:: Excerpted text

How Tech Startups Protect Against the Downside of Corporate Venture Capital
Many large corporations are making corporate venture capital (CVC) investments in tech startups. While the innovation benefits for these corporations have received much attention in the business press and academia, less is known about the startup’s perspective. When dealing with giants (corporations), how does the dwarf (startup) avoid getting crushed? This article, based on our research, shows startups how to weigh the benefits and risks of working with a CVC and some of the safeguards they can put in place to protect their interests in this uneven yet potentially fruitful partnership.
The Rise of Corporate VC
Many venture capital firms are independent firms, but some are set up by corporations. When they are, this is called “corporate venture capital.” Independent VCs have 10 times the share of startup investment deals as VCs set up within companies, but corporate venture capital (CVC) has rapidly gained momentum in the past few years. Large CVC investors like Intel Capital and Google Ventures (GV) have attracted much media attention, and globally there were over 4,500 CVC-backed deals in 2021, more than twice the number in 2016. More than 200 new CVCs were launched last year alone.
Large corporations like Alphabet (parent of Google) even have multiple CVC vehicles, some of which are focused on particular technologies. For example, Gradient Ventures centers on AI startups. We’ve also seen that midsize firms with more limited financial means can engage in CVC by joining forces and setting up pooled CVC funds.
What’s behind this surge? One key factor is the ongoing digital transformation of industries, in which new technologies are being introduced to automate and augment business operations. For example, some of the hottest CVC areas include AI, fintech, and digital health. Startups are disrupting entire sectors with new digital technologies and innovative business models, and established corporations feel the need to track these developments and adjust their capabilities and systems accordingly. In this way, CVC has become an integral part of many companies’ innovation strategy to help them be more agile in a constantly changing technology environment.

::::
:: Data listing

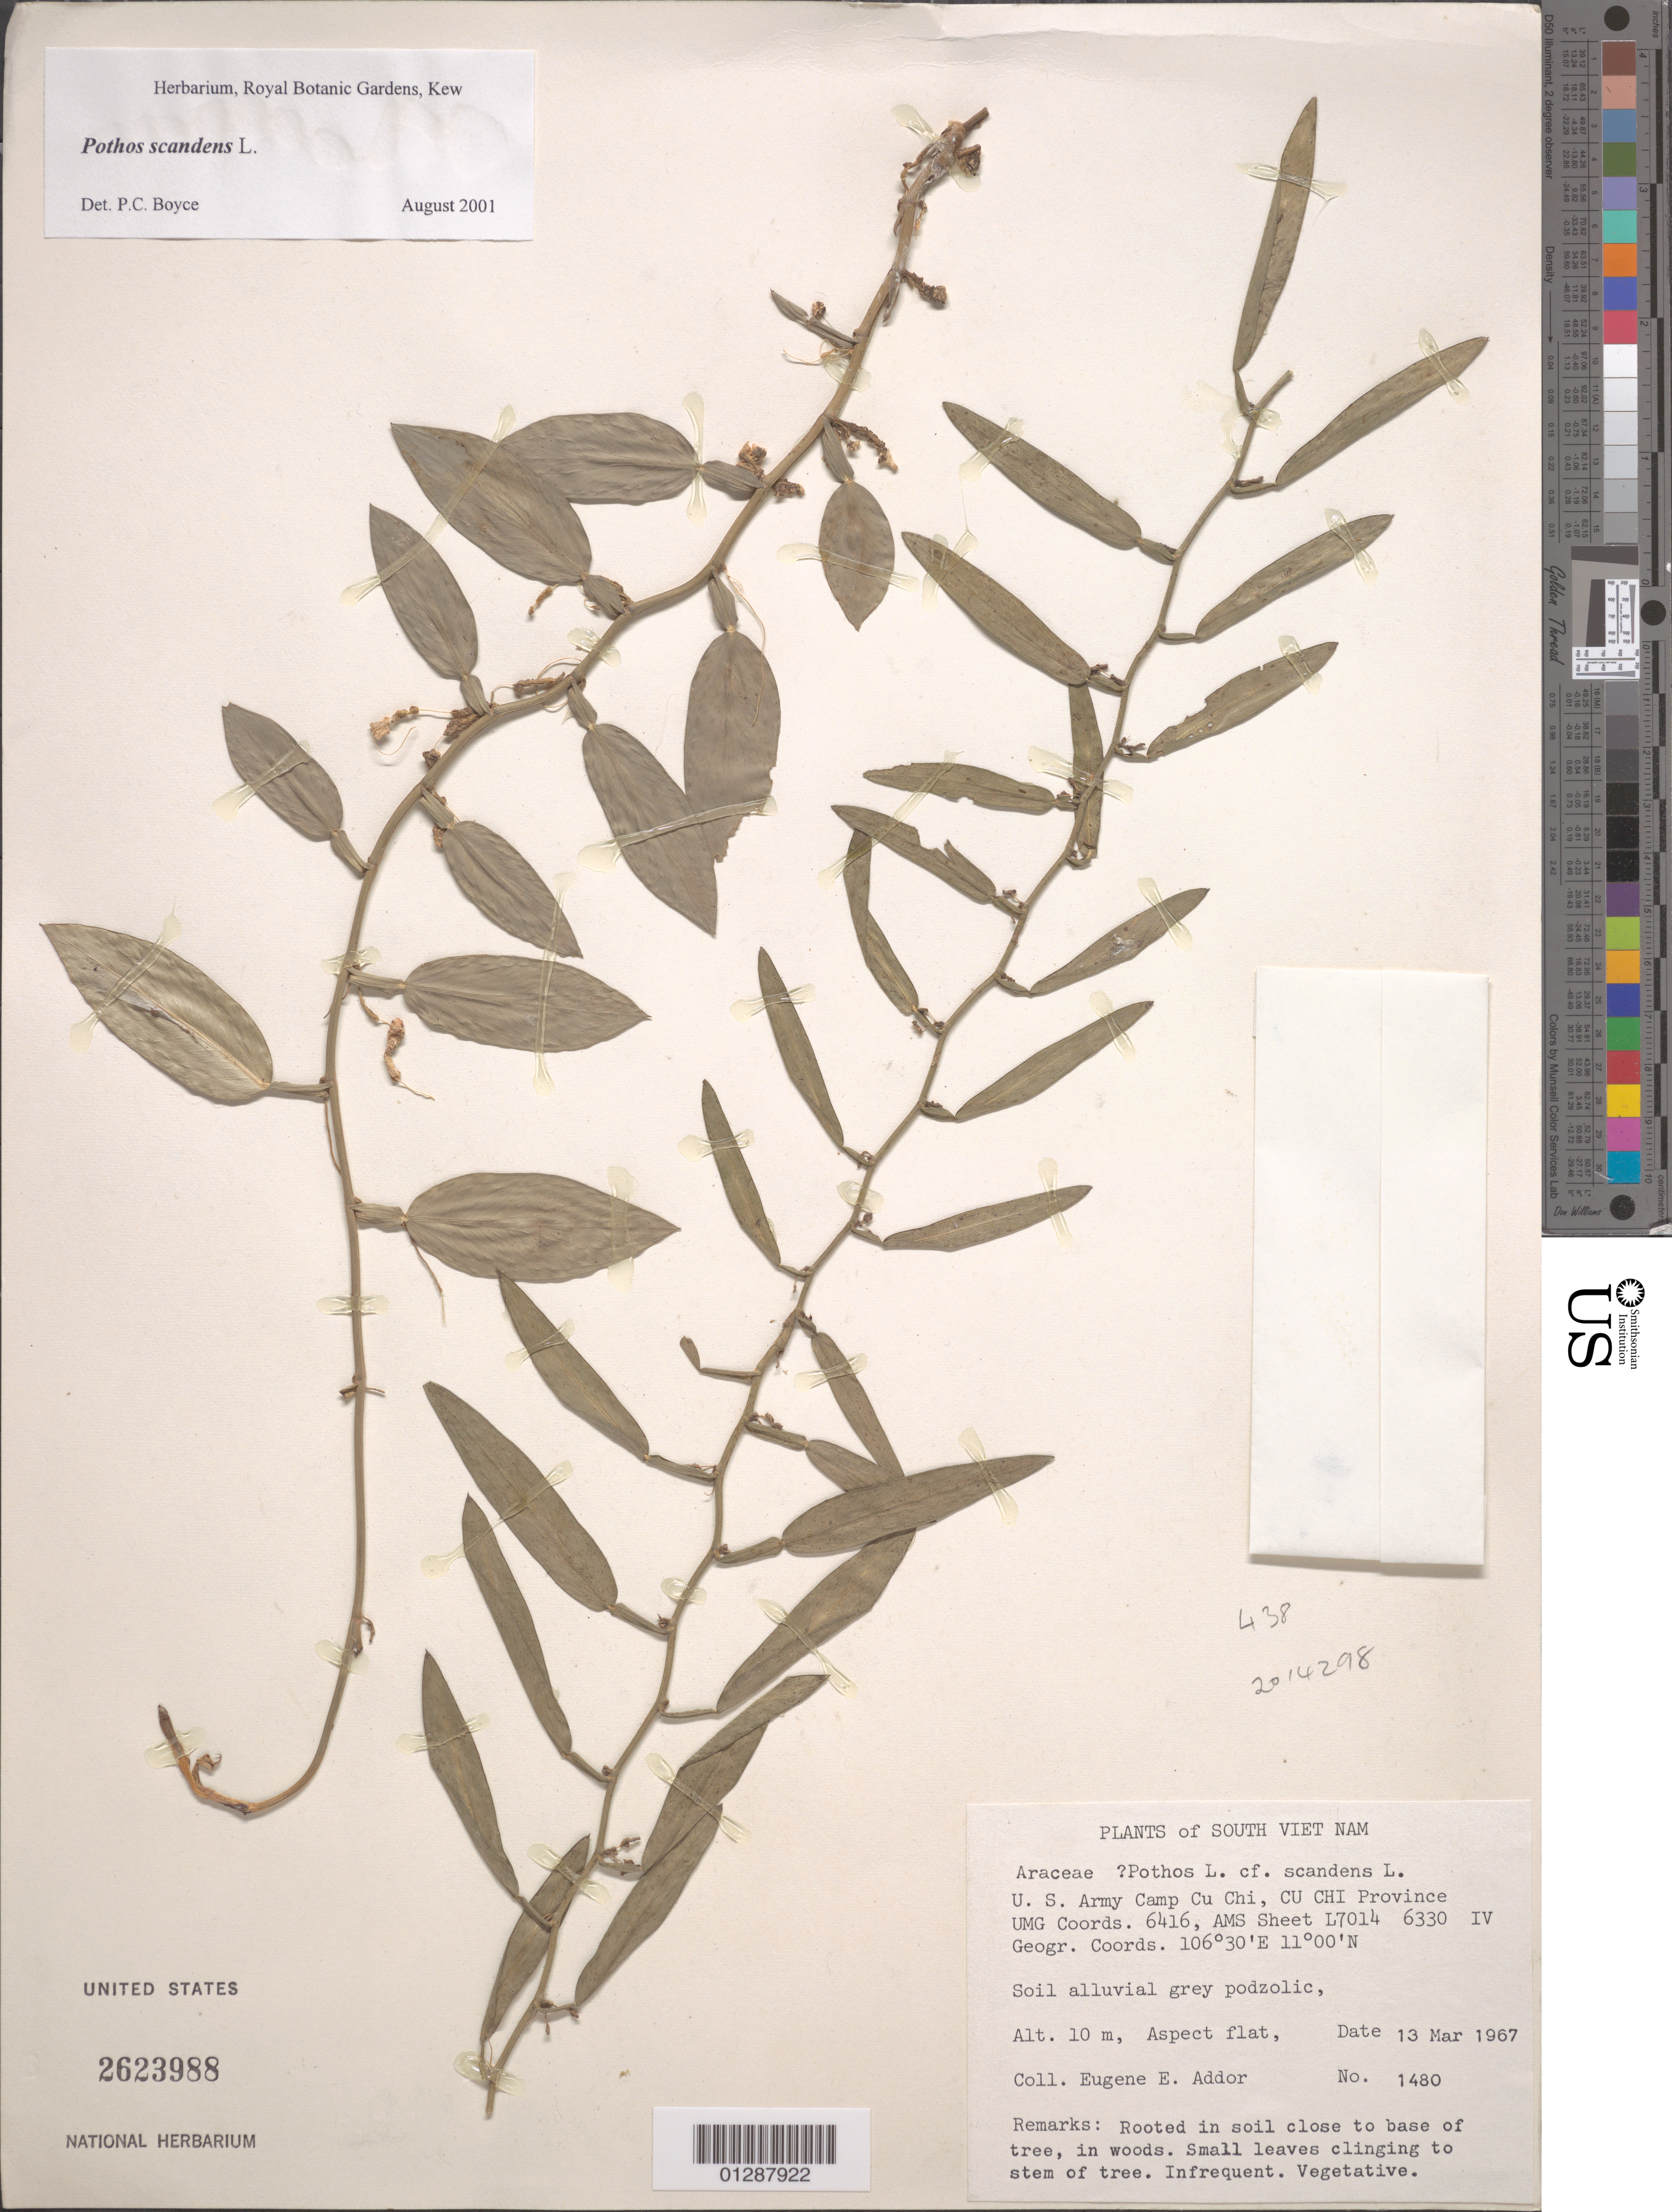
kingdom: Plantae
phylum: Tracheophyta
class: Liliopsida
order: Alismatales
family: Araceae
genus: Pothos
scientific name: Pothos scandens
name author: L.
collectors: E. E. Addor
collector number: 1480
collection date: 1967-03-13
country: Vietnam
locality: South Vietnam. U. S. Army Camp Cu Chi, Cu Chi Province. UMG Coords. 6416, AMS Sheet L7014 6330 IV.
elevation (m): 10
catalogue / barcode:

::::

§ **What you need to do**:
• a. In the article on corporate venture capital, how many CVC-backed deals were there globally in 2021?
• b. Rename "Gradient Ventures" to "Gradient Fund" in the article on corporate venture capital, and write out the passage starting with "Large corporations like" and going on through "pooled CVC funds.".
The lines in this dataset aren't needed.

§ **Solutions by task**:
• a. There were over 4,500 CVC-backed deals in 2021.

• b.
Large corporations like Alphabet (parent of Google) even have multiple CVC vehicles, some of which are focused on particular technologies. For example, Gradient Fund centers on AI startups. We’ve also seen that midsize firms with more limited financial means can engage in CVC by joining forces and setting up pooled CVC funds.